§ **What is required**
Only the lines with "city" in the entries below belong in the answer; please copy them.

╔══

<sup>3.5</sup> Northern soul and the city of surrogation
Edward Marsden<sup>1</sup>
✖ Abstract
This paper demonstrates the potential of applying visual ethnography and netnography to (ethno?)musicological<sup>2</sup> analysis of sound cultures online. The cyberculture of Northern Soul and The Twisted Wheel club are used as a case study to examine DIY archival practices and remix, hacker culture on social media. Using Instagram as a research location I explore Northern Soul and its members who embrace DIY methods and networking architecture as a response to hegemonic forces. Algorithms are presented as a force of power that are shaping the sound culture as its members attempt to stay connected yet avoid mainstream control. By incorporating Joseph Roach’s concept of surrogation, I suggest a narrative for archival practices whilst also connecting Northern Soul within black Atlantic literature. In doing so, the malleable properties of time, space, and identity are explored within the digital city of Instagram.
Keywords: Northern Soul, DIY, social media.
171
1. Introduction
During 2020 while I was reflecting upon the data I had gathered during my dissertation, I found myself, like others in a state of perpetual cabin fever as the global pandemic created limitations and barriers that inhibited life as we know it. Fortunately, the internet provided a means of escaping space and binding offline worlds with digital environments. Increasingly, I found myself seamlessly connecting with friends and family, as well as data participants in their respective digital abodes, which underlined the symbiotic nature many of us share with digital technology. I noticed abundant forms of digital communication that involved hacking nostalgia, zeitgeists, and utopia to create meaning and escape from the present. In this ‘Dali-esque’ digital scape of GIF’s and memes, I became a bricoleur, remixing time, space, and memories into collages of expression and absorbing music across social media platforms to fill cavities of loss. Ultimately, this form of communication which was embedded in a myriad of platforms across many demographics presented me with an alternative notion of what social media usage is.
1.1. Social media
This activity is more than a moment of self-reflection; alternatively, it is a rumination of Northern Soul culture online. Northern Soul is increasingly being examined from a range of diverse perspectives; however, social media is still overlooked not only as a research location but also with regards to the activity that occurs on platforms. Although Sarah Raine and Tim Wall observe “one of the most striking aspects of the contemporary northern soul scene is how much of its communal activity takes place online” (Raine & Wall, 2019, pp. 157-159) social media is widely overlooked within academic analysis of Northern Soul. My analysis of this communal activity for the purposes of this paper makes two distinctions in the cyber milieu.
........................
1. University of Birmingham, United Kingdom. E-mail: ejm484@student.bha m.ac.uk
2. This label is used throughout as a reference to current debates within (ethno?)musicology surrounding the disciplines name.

╚══

§ **Answer**
<sup>3.5</sup> Northern soul and the city of surrogation
This paper demonstrates the potential of applying visual ethnography and netnography to (ethno?)musicological<sup>2</sup> analysis of sound cultures online. The cyberculture of Northern Soul and The Twisted Wheel club are used as a case study to examine DIY archival practices and remix, hacker culture on social media. Using Instagram as a research location I explore Northern Soul and its members who embrace DIY methods and networking architecture as a response to hegemonic forces. Algorithms are presented as a force of power that are shaping the sound culture as its members attempt to stay connected yet avoid mainstream control. By incorporating Joseph Roach’s concept of surrogation, I suggest a narrative for archival practices whilst also connecting Northern Soul within black Atlantic literature. In doing so, the malleable properties of time, space, and identity are explored within the digital city of Instagram.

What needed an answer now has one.